GIVEN TEXT =
----

It's the Cabbage Patch Queen - Arts - Evening Standard
       

It's the Cabbage Patch Queen

There have been the good, the bad and the downright ugly. But the latest portrait of the Queen appears to be toying with artistic licence.

The painter himself admits the monarch known for her dignity and reserve bears more than a passing resemblance to a Cabbage Patch doll.

The chubby cheeks, gurning mouth and cartoonish eyes make Elizabeth II look remarkably like the endearing dolls that every child wanted in the 1980s.

And that, no doubt, is why the portrait has been hailed by the Tate Modern as an 'interesting, imaginary work'.

American artist George Condo, whose works usually sell for six figures, claims to have modelled his work on the great Spanish artist Velazquez, imagining how the monarch might look 'on a bad day'.

----

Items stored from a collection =
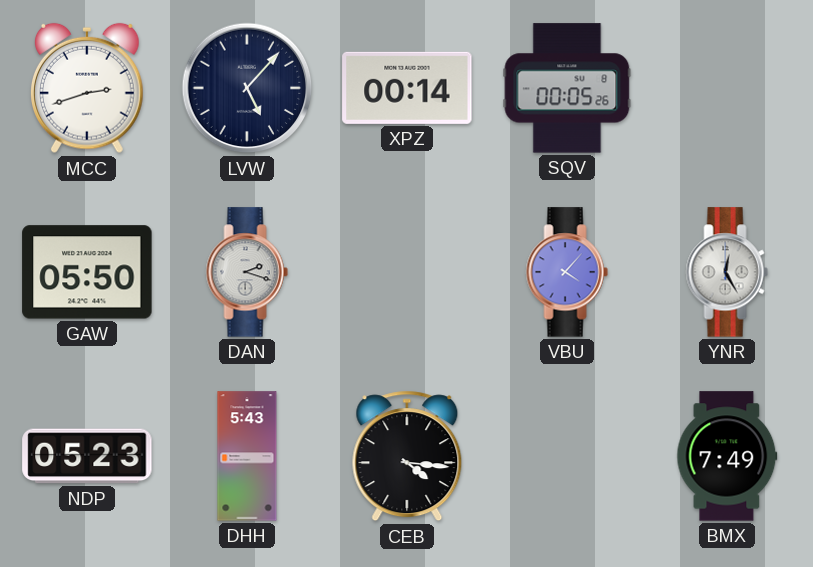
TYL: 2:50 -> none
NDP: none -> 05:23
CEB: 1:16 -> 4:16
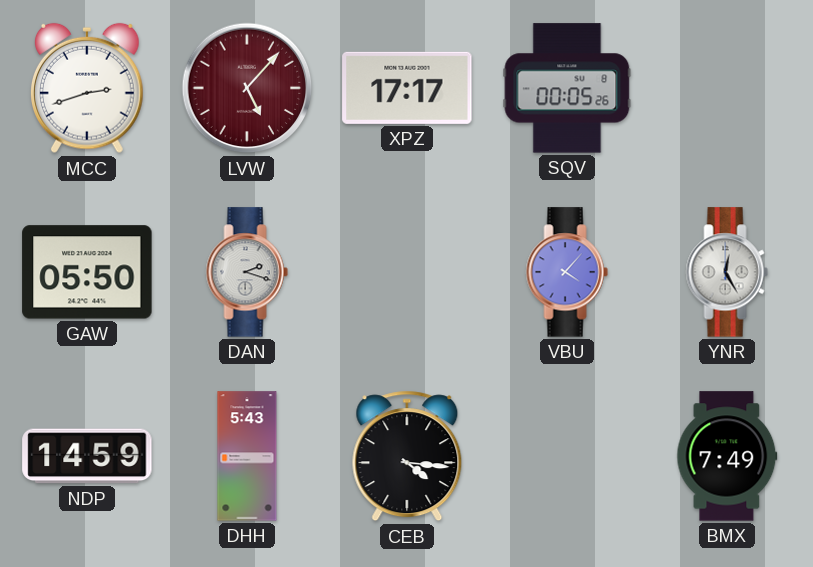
LVW dial: navy -> burgundy
XPZ: 00:14 -> 17:17
NDP: 05:23 -> 14:59
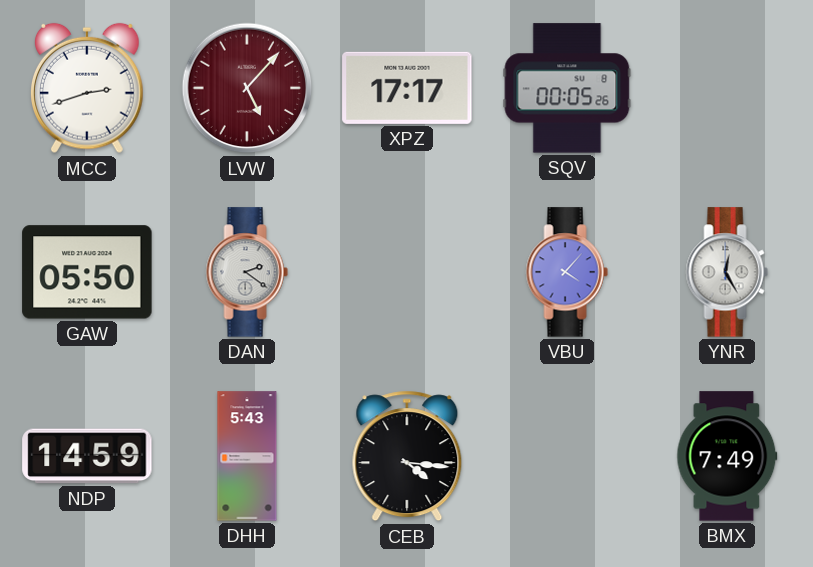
DAN: 2:18 -> 2:21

----

REQUIREMENTS =
[A] Answer these questions from the article on the Queen's portrait:
(i) What kind of doll does the painter admit the Queen resembles in the portrait?
(ii) What phrase did the Tate Modern use to describe the portrait?
(iii) Which Spanish artist does George Condo claim to have modelled his work on?
[B] Copy word for word the part of the article on the Queen's portrait that opens with the words containing "The chubby cheeks, gurning" and closes with "an 'interesting, imaginary work'.".
Rely only on the article on the Queen's portrait, not on the entries.

ANSWER SET =
[A]
(i) A Cabbage Patch doll.
(ii) An 'interesting, imaginary work'.
(iii) Velazquez.

[B]
The chubby cheeks, gurning mouth and cartoonish eyes make Elizabeth II look remarkably like the endearing dolls that every child wanted in the 1980s.

And that, no doubt, is why the portrait has been hailed by the Tate Modern as an 'interesting, imaginary work'.